「這也算是隆安的特產吧,怎麼樣,這酒能成規模的賣出去嗎?」丁長生問道。
「恐怕是夠嗆,我記得好像是聽齊山說過,這酒都是何尚龍董事長訂下的,不許出售,只能是賣給他,他把這些酒都送禮了,至於送給了哪些人,也只有他自己知道了」。鄔藍旗說道。
「嗯,要是有時間的話,我們可以去齊山家裡看看,不知道這酒是不是真的這麼好,我聽說很多領導都對這酒情有獨鍾」。丁長生問道。
「那當然了,領導都虛嘛」。鄔藍旗戲謔的說道。
但是說完這話才意識到丁長生也是領導,而且還是個男領導,這不等於是說丁長生虛嗎?
「眼下正是春播的時候,上馬寨和下馬寨的矛盾還沒解決,為了那點水,打的死去活來,雖然說是為了騙錢,但是水資源缺乏是實實在在存在的事,上游有水庫,為什麼不放水呢,現在乾旱不放水,雨季來了再開閘嗎?」丁長生問道。

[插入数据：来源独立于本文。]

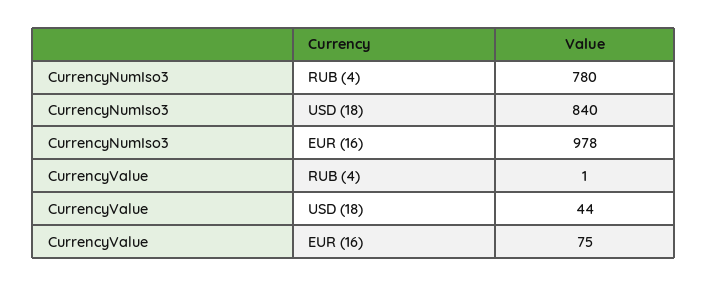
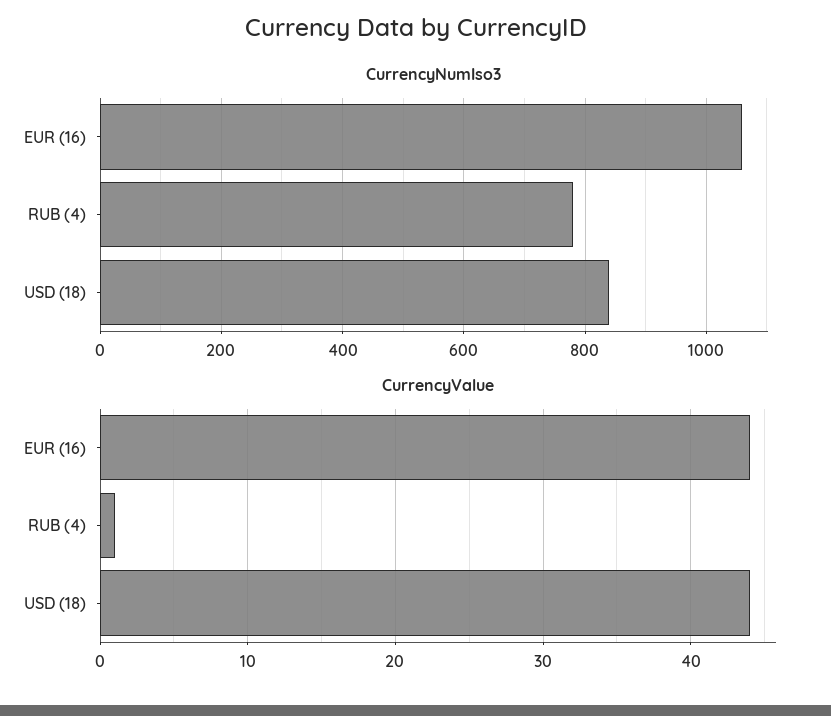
CurrencyNumIso3, EUR (16): 978 -> 1060
CurrencyValue, EUR (16): 75 -> 44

「上游的那個水庫是一個小型的水電站,據說是被私人買下來的,發電自用,具體的我也不是很清楚」。
「上游有工廠嗎?」
「沒有,倒是有個什麼廠,這事袁康虎知道……」
說完,鄔藍旗給自己表弟打了電話,讓他過來向丁長生彙報,一來鄔藍旗對這事真的不是很清楚,二來也是想給袁康虎一個機會,她看出來了,袁康虎現在在丁長生面前就像是耗子見了貓,害怕的很,自己在這裡也好為袁康虎壯壯膽子。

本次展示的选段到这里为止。